Sepuluh

108 12 1
                                    

***

Mahen dan Dika duduk di teras rumah Dika. Setelah makan malam bersama, Dika kira pemuda itu akan pergi namun ternyata tidak. Katanya masih ada yang mau dibirakan olehnya. Keduanya Duduk melantai disana, dengan keadaan sama-sama tak bicara. Disana amatlah hening.

Angin malam menerpa kulit Dika yang hanya memakai kaos pendek, membuat pemuda itu mengusap lengannya yang terasa dingin. Mahen menatap Dika, dan peka kepada keadaannya. Ia melepas jaket miliknya lalu memakaikannya kepada pemuda itu.

“Nggak usah Mahen, gw nggak papa.” Tolak Dika.

Mahen tak menerima tolakan itu, ia tetap menyelimuti Dika menggunakan jaketnya,”Pake aja, lagian gw nggak dingin.” Ucapnya kekeh.

Dika hanya pasrah, menolak pun pasti tak akan membuat Mahen melepas jaket itu. Namun setelah angin kembali berhembus terlihat pemuda di sampingnya itu sedikit bergidik. Dika hanya tersenyum tipis.

“Katanya nggak dingin.” Ujarnya sengaja menyindir Mahen.

“Kok, lo suka duduk disini?” Tanya Dika yang keluar dari topic pembicaraan mereka.

Dika menghela nafas pelan,”Sebenarnya gw nggak suka disini. Tapi karena ada lo makanya gw ajakin kesini.”

Mahen mengerutkan keningnya,”Hubungannya?”

“Supaya lo kapok kerumah gw.” Ujar Dika dengan menyengir lebar.

“Gw malah bakal semakin suka.”

“Kenapa?” Tanya Dika penasaran.

Mahen diam sejenak. Senyum tipis dia lukiskan diwajahnya lantas menatap langit malam yang gelap gulita dengan kabut malam yang menyelimutinya. Samar- samar terlihat bulan disana, walau tak begitu jelas. Mungkin factor polusi Jakarta. Namun Mahen tetap melihat cahaya benda itu diatas.

“Gw suka liat bulan. Kalau di rumah gw, nggak ada yang nemenin nikmatin cahayanya. Tapi kalau disini lo ada nemenin gw.”

Mahen menoleh menatap Dika. Tak mau berlama-lama melihat tatapan itu Dika mengalihkan pandangannya kearah langit, yang kata Mahen terdapat bulan yang indah disana yang indah selalu ditatap.
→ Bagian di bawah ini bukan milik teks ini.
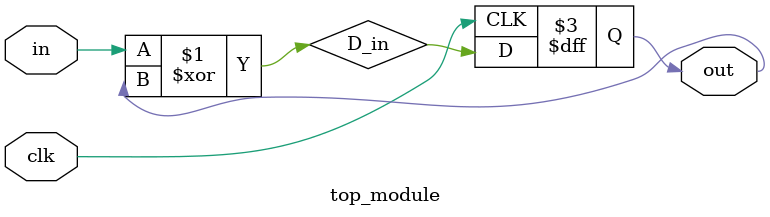
<source format=v>
module top_module (
    input clk,
    input in, 
    output reg out);
	
    wire D_in;
    
    assign D_in = in ^ out;
    
    always @(posedge clk) begin
        out <= D_in;
    end
        
endmodule

</source>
“Sulit liat bulan. Mending liat di internet.”

Terdengar suara kekehan dari Mahen disampingnya, namun Dika enggan menoleh. Rasanya tatapan itu selalu menjadi kelemahannya. Tidak tau kenapa, dan sejak kapan kedua netra pemuda itu bisa secara langsung menghipnotisnya.
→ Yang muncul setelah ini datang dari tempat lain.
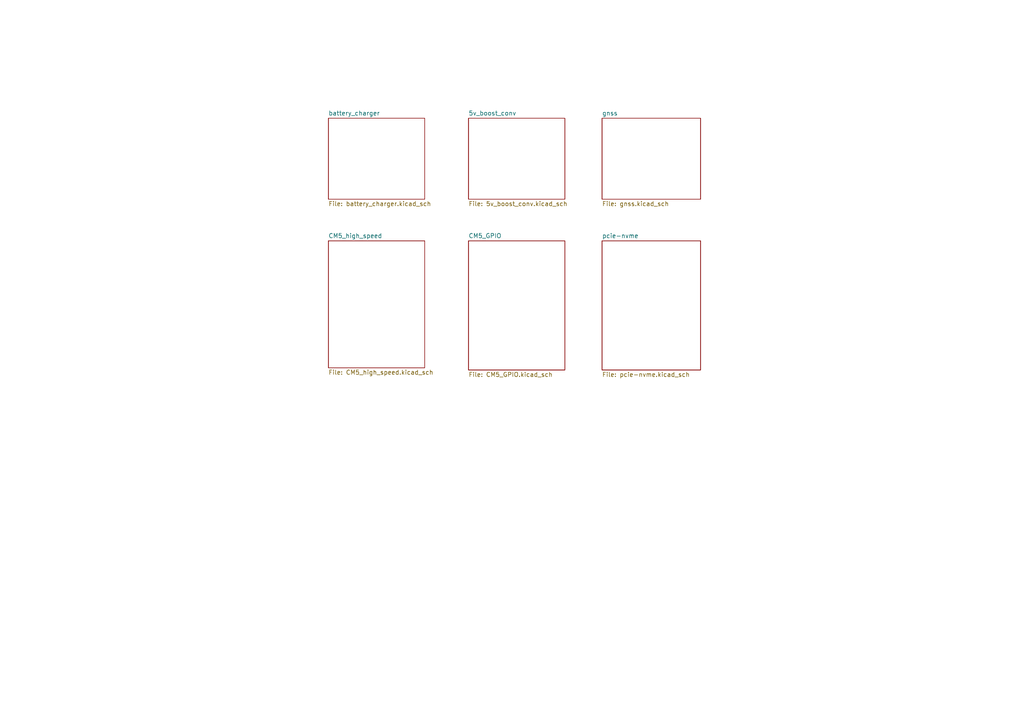
<source format=kicad_sch>
(kicad_sch
	(version 20250114)
	(generator "eeschema")
	(generator_version "9.0")
	(uuid "e6144e29-1dc4-45a8-93e7-988a20131b94")
	(paper "A4")
	(lib_symbols)
	(sheet
		(at 174.625 34.29)
		(size 28.575 23.495)
		(exclude_from_sim no)
		(in_bom yes)
		(on_board yes)
		(dnp no)
		(fields_autoplaced yes)
		(stroke
			(width 0.1524)
			(type solid)
		)
		(fill
			(color 0 0 0 0.0000)
		)
		(uuid "0be82c74-fb54-4d7f-bce1-28060d710cf9")
		(property "Sheetname" "gnss"
			(at 174.625 33.5784 0)
			(effects
				(font
					(size 1.27 1.27)
				)
				(justify left bottom)
			)
		)
		(property "Sheetfile" "gnss.kicad_sch"
			(at 174.625 58.3696 0)
			(effects
				(font
					(size 1.27 1.27)
				)
				(justify left top)
			)
		)
		(instances
			(project "KB-01"
				(path "/e6144e29-1dc4-45a8-93e7-988a20131b94"
					(page "6")
				)
			)
		)
	)
	(sheet
		(at 95.25 34.29)
		(size 27.94 23.495)
		(exclude_from_sim no)
		(in_bom yes)
		(on_board yes)
		(dnp no)
		(fields_autoplaced yes)
		(stroke
			(width 0.1524)
			(type solid)
		)
		(fill
			(color 0 0 0 0.0000)
		)
		(uuid "8a655b9b-8849-4070-bc16-b30b70cfa2c5")
		(property "Sheetname" "battery_charger"
			(at 95.25 33.5784 0)
			(effects
				(font
					(size 1.27 1.27)
				)
				(justify left bottom)
			)
		)
		(property "Sheetfile" "battery_charger.kicad_sch"
			(at 95.25 58.3696 0)
			(effects
				(font
					(size 1.27 1.27)
				)
				(justify left top)
			)
		)
		(instances
			(project "KB-01"
				(path "/e6144e29-1dc4-45a8-93e7-988a20131b94"
					(page "4")
				)
			)
		)
	)
	(sheet
		(at 95.25 69.85)
		(size 27.94 36.83)
		(exclude_from_sim no)
		(in_bom yes)
		(on_board yes)
		(dnp no)
		(fields_autoplaced yes)
		(stroke
			(width 0.1524)
			(type solid)
		)
		(fill
			(color 0 0 0 0.0000)
		)
		(uuid "c056c83f-0013-49c8-b531-d86fefdb5c46")
		(property "Sheetname" "CM5_high_speed"
			(at 95.25 69.1384 0)
			(effects
				(font
					(size 1.27 1.27)
				)
				(justify left bottom)
			)
		)
		(property "Sheetfile" "CM5_high_speed.kicad_sch"
			(at 95.25 107.2646 0)
			(effects
				(font
					(size 1.27 1.27)
				)
				(justify left top)
			)
		)
		(instances
			(project "KB-01"
				(path "/e6144e29-1dc4-45a8-93e7-988a20131b94"
					(page "2")
				)
			)
		)
	)
	(sheet
		(at 135.89 69.85)
		(size 27.94 37.465)
		(exclude_from_sim no)
		(in_bom yes)
		(on_board yes)
		(dnp no)
		(fields_autoplaced yes)
		(stroke
			(width 0.1524)
			(type solid)
		)
		(fill
			(color 0 0 0 0.0000)
		)
		(uuid "e0fc78fc-72bd-4488-afe4-0929818a7c1a")
		(property "Sheetname" "CM5_GPIO"
			(at 135.89 69.1384 0)
			(effects
				(font
					(size 1.27 1.27)
				)
				(justify left bottom)
			)
		)
		(property "Sheetfile" "CM5_GPIO.kicad_sch"
			(at 135.89 107.8996 0)
			(effects
				(font
					(size 1.27 1.27)
				)
				(justify left top)
			)
		)
		(instances
			(project "KB-01"
				(path "/e6144e29-1dc4-45a8-93e7-988a20131b94"
					(page "3")
				)
			)
		)
	)
	(sheet
		(at 174.625 69.85)
		(size 28.575 37.465)
		(exclude_from_sim no)
		(in_bom yes)
		(on_board yes)
		(dnp no)
		(fields_autoplaced yes)
		(stroke
			(width 0.1524)
			(type solid)
		)
		(fill
			(color 0 0 0 0.0000)
		)
		(uuid "e474c326-f80b-4652-be93-3ce49aa7493e")
		(property "Sheetname" "pcie-nvme"
			(at 174.625 69.1384 0)
			(effects
				(font
					(size 1.27 1.27)
				)
				(justify left bottom)
			)
		)
		(property "Sheetfile" "pcie-nvme.kicad_sch"
			(at 174.625 107.8996 0)
			(effects
				(font
					(size 1.27 1.27)
				)
				(justify left top)
			)
		)
		(instances
			(project "KB-01"
				(path "/e6144e29-1dc4-45a8-93e7-988a20131b94"
					(page "7")
				)
			)
		)
	)
	(sheet
		(at 135.89 34.29)
		(size 27.94 23.495)
		(exclude_from_sim no)
		(in_bom yes)
		(on_board yes)
		(dnp no)
		(fields_autoplaced yes)
		(stroke
			(width 0.1524)
			(type solid)
		)
		(fill
			(color 0 0 0 0.0000)
		)
		(uuid "f9d53241-b903-4597-892d-d58932656724")
		(property "Sheetname" "5v_boost_conv"
			(at 135.89 33.5784 0)
			(effects
				(font
					(size 1.27 1.27)
				)
				(justify left bottom)
			)
		)
		(property "Sheetfile" "5v_boost_conv.kicad_sch"
			(at 135.89 58.3696 0)
			(effects
				(font
					(size 1.27 1.27)
				)
				(justify left top)
			)
		)
		(instances
			(project "KB-01"
				(path "/e6144e29-1dc4-45a8-93e7-988a20131b94"
					(page "5")
				)
			)
		)
	)
	(sheet_instances
		(path "/"
			(page "1")
		)
	)
	(embedded_fonts no)
)

</source>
“Nggak sama,Dik. Itu sama aja kalau kita LDR ama pasangan kita. Pasti rasanya beda walau kita masih bisa liat dia melalui Hp.”
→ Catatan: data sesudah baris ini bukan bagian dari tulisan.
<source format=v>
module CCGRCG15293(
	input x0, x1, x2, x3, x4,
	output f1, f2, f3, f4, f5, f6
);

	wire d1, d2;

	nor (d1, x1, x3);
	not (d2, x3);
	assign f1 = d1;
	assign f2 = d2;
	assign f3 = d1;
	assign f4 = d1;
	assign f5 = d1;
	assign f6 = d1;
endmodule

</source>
Dika tergelak,”Teori lo ternyata konyol semua.”

“Itu bukan teori, Dik. Itu kenyataan. Kadang kita nggak bakal sadar kalau ada hal yang ternyata selama ini tidak kita sadari kalau itu bukan sekedar Teori.”

Dika sama sekali tak paham. Apapun yang dikatakan Mahen serasa hanya masuk telinga kiri keluar telinga kanan. Entah kenapa duduk berdua dengan Mahen sungguh nyaman. Bulan di langit yang tertutup awan perlahan terlihat walau tak begitu jelas.

“Bulan itu indah lo, Dik. Dan gw bercita-cita jadi bulan, yang bisa disukai banyak orang.”

Dika menoleh menatap pemuda itu. Wajahnya terlihat begitu serius dengan aktivitasnya. Ternyata banyak sisi yang belum diketahui Dika didalam diri Mahen. Yang entah kenapa ingin dia gali lebih dalam lagi. Konon katanya hal itu termasuk dalam kategori mulai tertarik. Yang artinya sebentar lagi akan cinta.

Dika menggeleng cepat. Mana mungkin hal itu bisa terjadi. Dirinya masih waras. Mungkin dia harus mencari hal-hal yang membuatnya mengetahui apa itu cinta agar hatinya tak selalu bingung dengan apa yang dia rasakan.